__WHAT IS REQUIRED__
Write the next part of the interview about dying and palliative care, starting right after its final sentence.

Now if I could re-imagine dying, I would find a way of helping people get to that stage.

Yes!! That’s so much what I want my book to be about!

I don’t know if I’ll ever do that, because I think it’s got to be an internal process which helps you to get there, and it’s so difficult to explain to people – that difference between resignation and acceptance. But if your book can illustrate that, it would be a huge plus.

Well, I hope it does. And I do think it’s an internal process, but it’s also about societal and cultural shifts. What fascinates me is that fear of death is not universal; it’s not in all cultures by any means.

No. We just have to continue to learn from each other about how to do it differently.

Great. So unless you have anything else to add, that sounds like a good place to call a halt.

I need to go back up to the ward, now. I’m really excited to see what you come up with.

Thank you. I am too. I have to say, this book rather has a life of its own. But it has my commitment.
Many thanks, Rod.

For context, I have worked in palliative care since 1988 – firstly in Bath in England and then in 1994 we came to New Zealand where I worked at the Mary Potter Hospice. I was appointed Professor in Palliative Care (NZ’s first) in 2003. I later came to Auckland for a further ten years before being invited to work in Sydney with HammondCare and as Conjoint Professor at the Sydney Medical School, University of Sydney.

__SUPPLIED INFORMATION__
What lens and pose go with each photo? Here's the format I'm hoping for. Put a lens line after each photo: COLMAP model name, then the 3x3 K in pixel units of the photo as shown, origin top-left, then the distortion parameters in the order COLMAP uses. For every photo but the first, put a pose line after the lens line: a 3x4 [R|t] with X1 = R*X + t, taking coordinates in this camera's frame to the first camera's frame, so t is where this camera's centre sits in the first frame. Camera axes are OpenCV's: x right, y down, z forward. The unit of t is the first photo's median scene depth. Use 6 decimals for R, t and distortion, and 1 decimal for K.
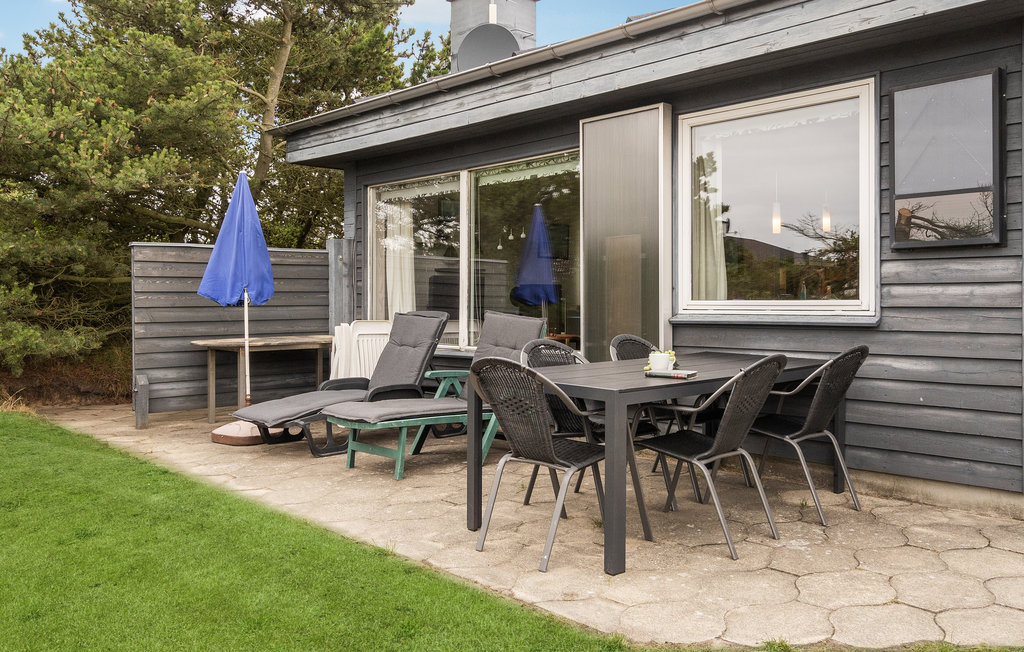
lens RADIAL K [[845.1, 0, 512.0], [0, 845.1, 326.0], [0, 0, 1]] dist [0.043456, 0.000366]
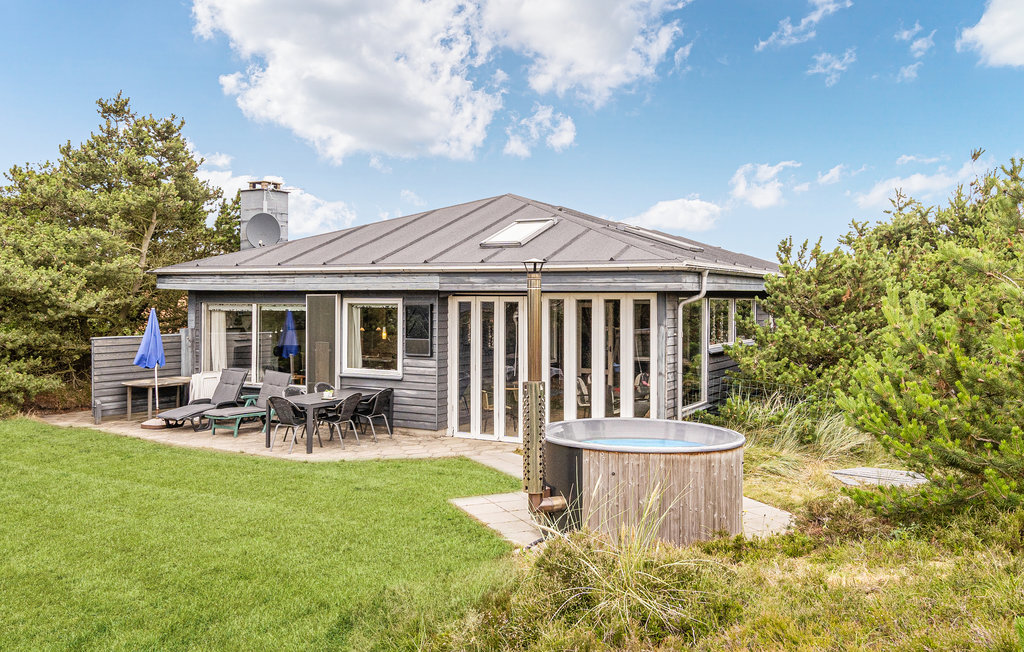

__ANSWER TO THE PROBLEM__
I came home after five years; it was a very invigorating time with much innovation, I loved it but I loved being home more! I then worked at Hibiscus Hospice (now Harbour Hospice) for a few years, finally giving up my clinical work about two years ago. I still work for HammondCare as an associate with Dementia Support Australia, helping their consultants understand about palliative care for people with dementia. I also chair the Clinical Committee of The Violet Initiative which is a social enterprise that exists to reduce regretful outcomes in the last stage of life for Australians, their caregivers and their families. Violet provides free services, programs and resources to anyone in the community who is caring for someone in the last stage of their life (in either an informal or formal role) to help them be better prepared and supported during that time.  I am the Clinical (Medical) Advisor to the Board of Hospice New Zealand, a role that I love and hope to continue.